You have probably seen the Irish letters—those from Malcomson Law and from Anne McGrane of the Irish Department of Health and Children—which clearly state that the Irish tribunal system provides a no-fault compensation scheme. Do you acknowledge that? You have said previously that the system was fault based, but the letters clarify that.
Frank Maguire said in his evidence that some cases of hep C deaths had not been investigated by the Crown Office and Procurator Fiscal Service, although I understand that that is required in law. He has brought cases to the Lord Advocate's attention. Are you aware of that? If not, will you please investigate that?
I have just taken legal advice on the last point. I am advised that the matter is for the Lord Advocate and that the point should be addressed to him.
As for the Irish situation, we need to understand that two completely different systems were in play. I have looked at the views that Judge Alison Lindsay gave us. She said:
"The Tribunal has formed the view from this evidence that the consensus which existed in the late 1970s and early 1980s that"
non-A, non-B
"hepatitis was relatively mild or benign did change as the results of studies became available showing the condition to have potentially serious consequences for some people infected by it. A number of experts came to regard it as a serious disease with significant long term consequences, especially and increasingly in the period after … 1985. That view did not, however, come to be universally held in the relevant medical and scientific communities until after 1989."
The Irish case supports the position that I have tried to reiterate to the committee.
The no-fault scheme to which the member refers is absolutely a fact, but the point is that the two inquiries would be into two entirely different sets of circumstances. In the Irish case, a process deficiency was clear—in my view, people did not do their jobs right and a mistake was made, which is why a no-fault scheme was established. In Scotland, I contend that the clinicians, the health service and the SNBTS were acting on the best possible information that was available, although that information was not right.
The Malcomson Law letter says:
"At no juncture has the Irish Government, in relation to any claim by a person with Haemophilia before the Irish Courts, accepted liability, i.e. filed or delivered a Defence admitting responsibility."
My substantive point about what we are discussing and about any public inquiry in Scotland remains. I do not know whether Andrew MacLeod wishes to make another point on that.
Your first point was that none of the information that has been issued has been tested in the courts. I am not sure about that; I will seek advice. All that I wanted to do was to ensure that the Executive released everything that it had on the subject that could be released. I am not sure whether any of that has been contested—I will come back to you on that.

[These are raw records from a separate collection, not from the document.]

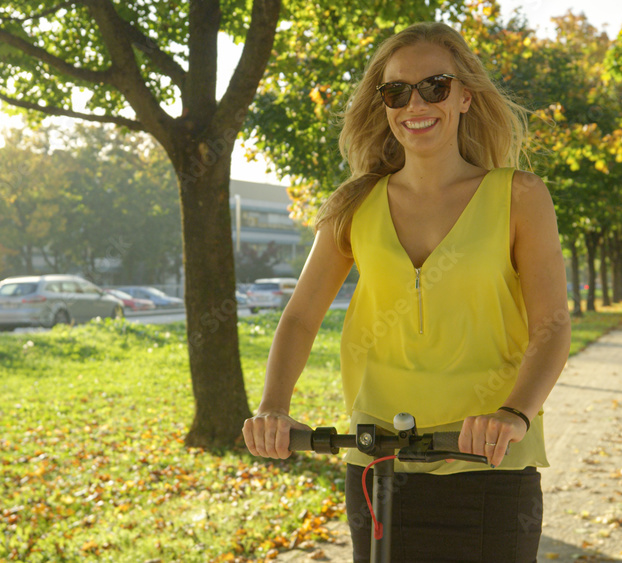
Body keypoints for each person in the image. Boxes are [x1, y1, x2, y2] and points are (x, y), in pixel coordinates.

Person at [243, 21, 571, 562]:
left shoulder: (518, 196)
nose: (415, 103)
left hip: (491, 466)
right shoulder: (354, 204)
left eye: (434, 86)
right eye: (397, 91)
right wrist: (273, 407)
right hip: (378, 467)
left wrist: (515, 413)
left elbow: (551, 327)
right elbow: (300, 317)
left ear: (465, 96)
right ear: (385, 106)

We can all cite evidence, but the point of an inquiry is that it would test the evidence, which has never been tested. Will you acknowledge that that is the case?
I do not acknowledge that that is the case. I have considered the evidence that nations that have conducted inquiries have come up with and considered the evidence that I have. You discussed the Executive investigation. My response is that the evidence in relation to that inquiry was not contested; it was accepted. In my view, evidence is widely available. Whether or not that evidence is contested in the way that you would like it be, the value, benefit, gain and closure that individuals seek desperately would not arise from a public inquiry.
Thank you. I think that we have probably exhausted everything that we need to do at this stage. A little later this afternoon, the committee will consider the evidence that it has heard and what its response will be. The committee has not yet decided whether to hold that discussion in private, so people might want to wait until they know what that decision is.
I thank the minister and his officials for coming.